## Exercise prompt
Work out how many lines in these entries include the string "identification", and give only that figure.

## Material for this exercise
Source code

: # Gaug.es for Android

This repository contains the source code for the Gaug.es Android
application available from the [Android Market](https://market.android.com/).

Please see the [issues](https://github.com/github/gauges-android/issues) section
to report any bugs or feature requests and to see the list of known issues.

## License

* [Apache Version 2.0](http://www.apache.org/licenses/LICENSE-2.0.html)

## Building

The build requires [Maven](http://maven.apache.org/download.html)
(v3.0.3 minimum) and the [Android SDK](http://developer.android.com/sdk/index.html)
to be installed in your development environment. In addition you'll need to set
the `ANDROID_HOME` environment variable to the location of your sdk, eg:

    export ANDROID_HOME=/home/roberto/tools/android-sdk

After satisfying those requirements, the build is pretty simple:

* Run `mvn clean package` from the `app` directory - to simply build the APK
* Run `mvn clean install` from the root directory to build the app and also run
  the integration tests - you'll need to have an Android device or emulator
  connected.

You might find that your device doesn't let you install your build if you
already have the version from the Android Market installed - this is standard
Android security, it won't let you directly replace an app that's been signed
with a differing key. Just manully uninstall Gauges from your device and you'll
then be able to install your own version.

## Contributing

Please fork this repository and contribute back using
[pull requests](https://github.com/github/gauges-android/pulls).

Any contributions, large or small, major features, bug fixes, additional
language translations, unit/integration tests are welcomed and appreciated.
--
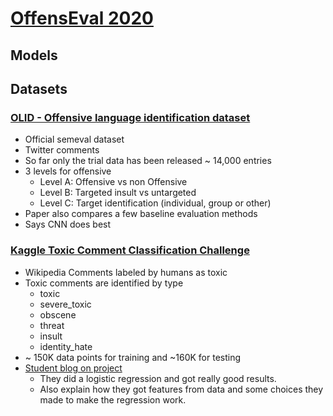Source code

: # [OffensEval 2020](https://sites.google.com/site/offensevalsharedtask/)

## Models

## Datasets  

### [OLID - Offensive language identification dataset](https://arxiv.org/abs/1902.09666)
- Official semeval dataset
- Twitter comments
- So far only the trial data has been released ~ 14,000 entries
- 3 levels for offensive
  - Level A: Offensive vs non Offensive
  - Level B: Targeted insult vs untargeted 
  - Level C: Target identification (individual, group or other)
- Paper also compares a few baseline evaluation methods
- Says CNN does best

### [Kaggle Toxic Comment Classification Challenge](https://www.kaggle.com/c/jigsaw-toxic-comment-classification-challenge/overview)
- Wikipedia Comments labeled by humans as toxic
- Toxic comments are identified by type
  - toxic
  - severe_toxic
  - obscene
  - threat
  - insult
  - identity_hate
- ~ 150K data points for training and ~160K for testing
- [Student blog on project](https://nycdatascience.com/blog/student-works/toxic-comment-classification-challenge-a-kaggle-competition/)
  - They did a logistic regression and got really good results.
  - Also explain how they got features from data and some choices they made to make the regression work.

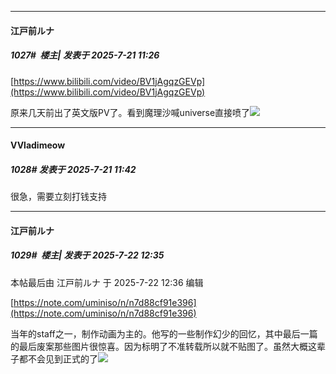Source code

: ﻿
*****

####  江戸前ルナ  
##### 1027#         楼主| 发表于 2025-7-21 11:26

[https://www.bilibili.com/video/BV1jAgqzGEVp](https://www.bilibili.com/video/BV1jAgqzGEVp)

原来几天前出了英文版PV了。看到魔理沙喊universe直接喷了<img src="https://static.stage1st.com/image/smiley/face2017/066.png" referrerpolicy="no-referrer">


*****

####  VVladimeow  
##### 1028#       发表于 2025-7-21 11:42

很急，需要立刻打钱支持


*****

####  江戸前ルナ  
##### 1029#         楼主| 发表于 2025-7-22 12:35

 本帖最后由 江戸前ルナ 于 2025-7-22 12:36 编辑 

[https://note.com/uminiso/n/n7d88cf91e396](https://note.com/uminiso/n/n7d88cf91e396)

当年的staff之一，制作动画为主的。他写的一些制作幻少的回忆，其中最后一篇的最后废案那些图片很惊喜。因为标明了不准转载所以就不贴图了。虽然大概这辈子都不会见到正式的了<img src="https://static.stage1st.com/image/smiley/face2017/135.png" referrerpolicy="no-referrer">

## Exercise result
2